The commission consists of the Commissioner, the Deputy Commissioner, the Regulatory Commission, and the Commission for Complaints and Sanctions.

==Responsibilities and objectives==
CEC's main objective is to ensure free, fair, and transparent elections. Responsibilities include:
- Organizing general and local elections, as well as referendums.
- Certifying political parties and candidates for elections.
- Monitoring campaign financing and political party funding.
- Training electoral staff and local commission members.
- Informing the public about electoral processes.

CEC also supervises local election commissions and has authority to enforce the Electoral Code.

==Organization==
The Central Election Commission was originally established by the amended UNMIK Regulation 2000/21 of 18 April 2000 and was responsible for administering elections in Kosovo. The chairperson was the Deputy Special Representative of the Secretary-General (PSSP) for Institution Building, Head of the OSCE Mission, Ambassador Werner Wnendt. Two of the local commissioners were non-political and represented NGOs focused on human rights and persons with physical and mental disabilities. Commissioners were appointed based on professional qualifications, as the work of the CEC was technical, independent, and neutral. Decisions were taken by consensus, and if consensus was not reached, the chairperson could take the final and binding decision.

After the declaration of Kosovo's independence, the CEC was established in accordance with Article 139 of the Constitution of Kosovo and functions as a permanent and independent body.

===Composition===
CEC consists of eleven (11) members: the Commissioner and ten (10) additional members.
- The Commissioner is appointed by the President of Kosovo and is selected among judges of the Supreme Court. The term of the Commissioner is seven (7) years, starting from the official appointment notification.
- The other ten members are appointed based on nominations from the six (6) largest parliamentary groups of the Assembly of Kosovo, and four (4) members represent the minority communities in Kosovo.

===Councils of the CEC===
For internal management, CEC has established five (5) permanent councils, each responsible for specific areas and reporting recommendations, reports, and conclusions to the full commission:
- Council for External Relations
- Council for Personnel
- Council for Budget and Finance
- Council for Legal Affairs
- Council for Electoral Operations

===Secretariat===
The Secretariat supports CEC in executing its responsibilities, implements commission decisions, prepares reports and recommendations, and provides necessary administrative assistance. It also assists CEC in performing its functions in compliance with electoral regulations.
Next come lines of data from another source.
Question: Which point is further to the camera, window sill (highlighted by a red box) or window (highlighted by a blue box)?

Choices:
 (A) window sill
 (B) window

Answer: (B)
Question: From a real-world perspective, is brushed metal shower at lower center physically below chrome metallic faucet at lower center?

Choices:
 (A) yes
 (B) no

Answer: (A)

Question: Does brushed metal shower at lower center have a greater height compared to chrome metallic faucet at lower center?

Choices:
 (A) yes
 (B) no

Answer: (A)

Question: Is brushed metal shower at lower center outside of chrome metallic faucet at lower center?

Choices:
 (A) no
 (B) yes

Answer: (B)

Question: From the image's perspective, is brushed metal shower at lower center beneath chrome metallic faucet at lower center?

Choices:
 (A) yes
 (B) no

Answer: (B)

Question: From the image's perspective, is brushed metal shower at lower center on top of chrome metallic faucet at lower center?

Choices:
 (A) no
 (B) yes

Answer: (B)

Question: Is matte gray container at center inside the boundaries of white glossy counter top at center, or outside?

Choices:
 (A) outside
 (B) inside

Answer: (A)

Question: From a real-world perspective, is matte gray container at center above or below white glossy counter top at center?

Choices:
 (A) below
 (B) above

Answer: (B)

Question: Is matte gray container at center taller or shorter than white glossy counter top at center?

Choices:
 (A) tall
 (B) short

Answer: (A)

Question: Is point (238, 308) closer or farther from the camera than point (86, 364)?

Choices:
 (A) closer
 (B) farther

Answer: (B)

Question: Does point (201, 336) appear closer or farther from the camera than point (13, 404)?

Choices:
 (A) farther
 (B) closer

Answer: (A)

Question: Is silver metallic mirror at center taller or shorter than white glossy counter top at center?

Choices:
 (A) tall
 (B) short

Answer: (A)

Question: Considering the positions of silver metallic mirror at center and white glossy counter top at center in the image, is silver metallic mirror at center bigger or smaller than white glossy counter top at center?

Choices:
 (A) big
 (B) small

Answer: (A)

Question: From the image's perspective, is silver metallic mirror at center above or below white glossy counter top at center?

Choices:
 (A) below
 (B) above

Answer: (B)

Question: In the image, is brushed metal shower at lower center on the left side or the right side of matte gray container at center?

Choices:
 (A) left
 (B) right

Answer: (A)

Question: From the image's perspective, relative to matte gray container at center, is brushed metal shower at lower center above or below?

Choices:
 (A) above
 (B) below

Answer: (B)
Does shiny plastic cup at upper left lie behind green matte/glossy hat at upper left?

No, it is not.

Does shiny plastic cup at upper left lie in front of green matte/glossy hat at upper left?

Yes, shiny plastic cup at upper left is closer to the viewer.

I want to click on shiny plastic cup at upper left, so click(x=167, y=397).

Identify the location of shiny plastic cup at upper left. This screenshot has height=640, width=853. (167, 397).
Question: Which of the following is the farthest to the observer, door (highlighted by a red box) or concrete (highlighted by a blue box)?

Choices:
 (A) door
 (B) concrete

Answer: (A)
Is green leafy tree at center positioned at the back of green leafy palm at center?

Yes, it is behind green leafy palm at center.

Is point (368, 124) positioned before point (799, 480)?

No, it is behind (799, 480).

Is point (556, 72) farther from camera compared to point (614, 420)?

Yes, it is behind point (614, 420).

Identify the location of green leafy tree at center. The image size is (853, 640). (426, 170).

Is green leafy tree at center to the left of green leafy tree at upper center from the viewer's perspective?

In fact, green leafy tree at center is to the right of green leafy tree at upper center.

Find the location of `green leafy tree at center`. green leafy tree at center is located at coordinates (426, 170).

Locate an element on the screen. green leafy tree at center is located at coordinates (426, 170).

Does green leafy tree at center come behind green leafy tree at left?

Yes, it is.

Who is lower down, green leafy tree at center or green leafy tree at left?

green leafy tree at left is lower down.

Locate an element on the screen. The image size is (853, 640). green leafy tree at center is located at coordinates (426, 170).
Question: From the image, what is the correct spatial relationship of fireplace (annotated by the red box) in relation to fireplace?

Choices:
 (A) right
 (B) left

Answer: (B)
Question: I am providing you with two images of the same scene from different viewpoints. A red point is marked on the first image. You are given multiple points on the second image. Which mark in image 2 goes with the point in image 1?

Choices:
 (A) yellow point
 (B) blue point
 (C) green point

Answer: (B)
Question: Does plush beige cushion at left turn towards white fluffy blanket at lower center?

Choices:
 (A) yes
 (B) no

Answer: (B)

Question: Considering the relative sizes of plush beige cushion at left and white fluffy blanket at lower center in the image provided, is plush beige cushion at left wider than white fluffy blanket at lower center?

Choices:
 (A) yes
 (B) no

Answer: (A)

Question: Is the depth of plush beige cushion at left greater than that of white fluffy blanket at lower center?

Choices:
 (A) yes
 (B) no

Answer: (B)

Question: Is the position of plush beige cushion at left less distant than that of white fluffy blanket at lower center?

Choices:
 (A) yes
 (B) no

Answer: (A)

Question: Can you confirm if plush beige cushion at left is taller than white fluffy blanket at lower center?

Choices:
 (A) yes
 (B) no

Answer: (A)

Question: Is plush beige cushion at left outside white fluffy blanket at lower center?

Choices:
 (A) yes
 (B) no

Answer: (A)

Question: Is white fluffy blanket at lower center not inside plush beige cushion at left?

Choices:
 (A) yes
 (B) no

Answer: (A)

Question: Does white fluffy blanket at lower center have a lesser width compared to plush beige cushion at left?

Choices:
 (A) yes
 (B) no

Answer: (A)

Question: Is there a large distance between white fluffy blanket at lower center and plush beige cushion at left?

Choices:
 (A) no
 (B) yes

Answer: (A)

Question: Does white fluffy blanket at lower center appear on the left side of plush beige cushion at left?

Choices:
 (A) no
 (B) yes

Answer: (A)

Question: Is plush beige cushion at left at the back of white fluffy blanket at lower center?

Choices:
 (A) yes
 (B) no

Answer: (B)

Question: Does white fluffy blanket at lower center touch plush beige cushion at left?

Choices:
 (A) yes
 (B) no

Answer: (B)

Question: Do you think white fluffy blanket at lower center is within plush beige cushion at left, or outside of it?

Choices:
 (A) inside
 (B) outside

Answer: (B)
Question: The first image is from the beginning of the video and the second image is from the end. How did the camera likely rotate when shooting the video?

===Office for Political Party Registration===
The Office for Political Party Registration operates as part of the Secretariat and is responsible for the registration and monitoring of political parties.

===Commissioner===
The Commissioner directs the civil service of CEC, represents the commission, and monitors all electoral subjects, government bodies, and media organizations.

Responsibilities include:
- Day-to-day administration of the commission
- Supervising electoral procedures
- Appointing and dismissing members of local election commissions
- Organizing and conducting elections
- Monitoring party finances and public institutions during campaigns
- Informing the public
- Administering the CEC budget
- Reporting to the Assembly of Kosovo

===Deputy Commissioner===
The Deputy Commissioner assists the Commissioner and oversees specific tasks, including election technology implementation and administrative support.

===Regulatory Commission===
Composed of five (5) members appointed by the Assembly of Kosovo, responsible for passing regulations, overseeing election conduct, monitoring media, and enforcing compliance with electoral laws.

===Commission for Complaints and Sanctions===
A collegial body of five (5) members, handling complaints against the Commissioner, local commissions, or electoral subjects. It has authority to invalidate election results in specific cases and impose sanctions.